As for the seed that fell on rich soil, they are the ones who, when they have heard the word, embrace it with a generous and good heart, and bear fruit through perseverance.

Don’t we all long for this fruitful soil inside ourselves? I do. Others don’t. Can I accept this, and learn to live in the world Jesus describes, where some of us humans “embrace and persevere with a generous and good heart” and some of us humans … don’t?

In Psalm 139 David says he was “fearfully and wonderfully made.” But are we all? I think God has nothing to do with anything else. Babies might be born with deep defect, but God’s touch is on those babies too. I only have eyes for you, She sings. Each of us is fearfully and wonderfully made.

Babies grow up in all kinds of households, with all kinds of mothers. Attachment to an alien host isn’t so good for any child, but it happens. Then throughout her life various poisons of upbringing spring forth in unpredictable unintentional horrors. The child is helpless to understand or change. She is acting out what feels like a curse.

The devil comes and takes away the word from their hearts that they may not believe and be saved.

God walked through the forest of Eden calling out, “Adam, where are you?” But Adam hid, because he and Eve had listened to the devil second-guessing God, and even joined him.
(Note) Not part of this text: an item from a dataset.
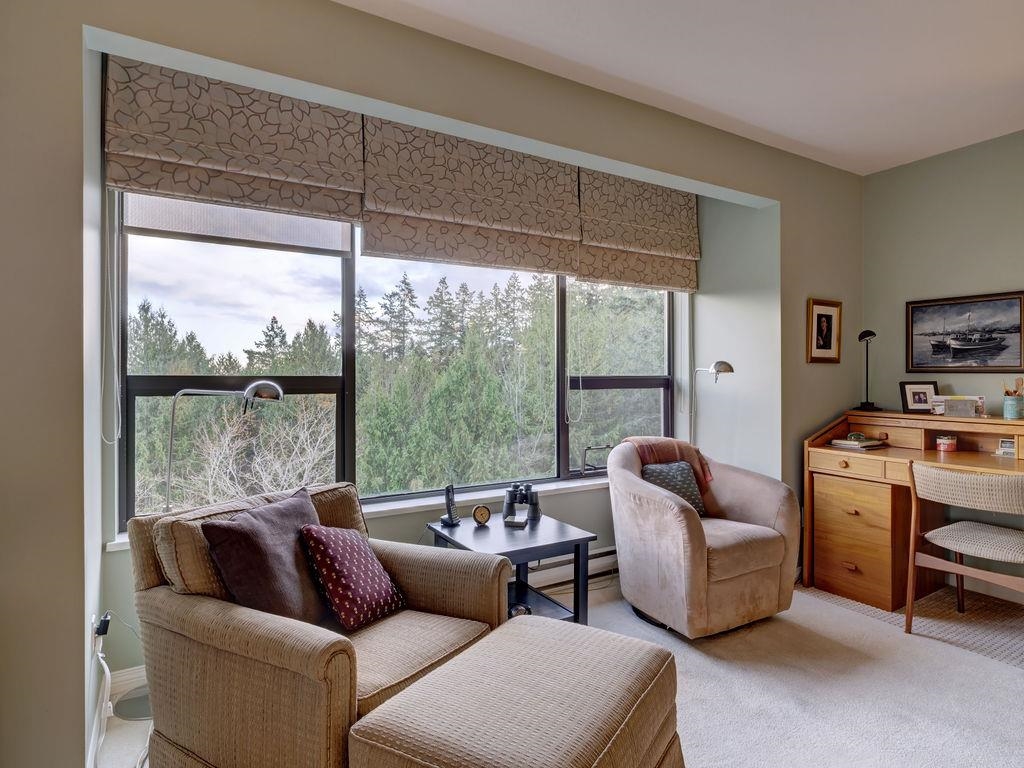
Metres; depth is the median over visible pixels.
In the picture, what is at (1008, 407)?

“I was naked and ashamed, and so I hid.”

“Who told you that you were naked!”

And now, as always, we walk through the forest of our lives, avoiding God rather than seeking him out. We’re in trouble, stark naked we are. But we don’t want him to know.

Some seed fell on the path and was trampled, and the birds of the sky ate it up.

Couldn’t I please be that seed? Then I no longer have to hide, or discern who is God and who is the Devil, or find clothes to wear, or wait for the next unimaginable horror to deck me in my life. Knock me down. Pummel me. Punish me and not even care.

How about if I don’t care first?

Recovery from abuse requires a paradigm shift. You don’t win a “Get Out of Jail Free” card. There has never been anything easy about life, and escape or avoidance doesn’t work.

What you sow is not brought to life unless it dies. It is sown corruptible; it is raised incorruptible. It is sown dishonorable; it is raised glorious. It is sown weak; it is raised powerful. It is sown a natural body; it is raised a spiritual body. The first man, Adam, became a living being, the last Adam a life-giving spirit.

In The Great Divorce, C.S. Lewis watches an angel offer to break off a red lizard living on a “Ghost”:

May I kill it?

How can I tell you to kill it?

I cannot kill it against your will. Have I your permission?

Damn and blast you! Do what you like? God help me! (pp. 106-115)

The lizard dies. The ghost turns into a man. But then …

Am I right in thinking the Lizard really turned into the stallion?

Aye. But it was killed first. Ye’ll not forget that part of the story?”

I realize I want to quote the whole rest of the chapter, and then the part of the chapter that comes before this story, and I realize I cannot, but that you, the reader, must find it and read it for yourself. There is no better story in all the books on all the shelves of all the libraries in the created world.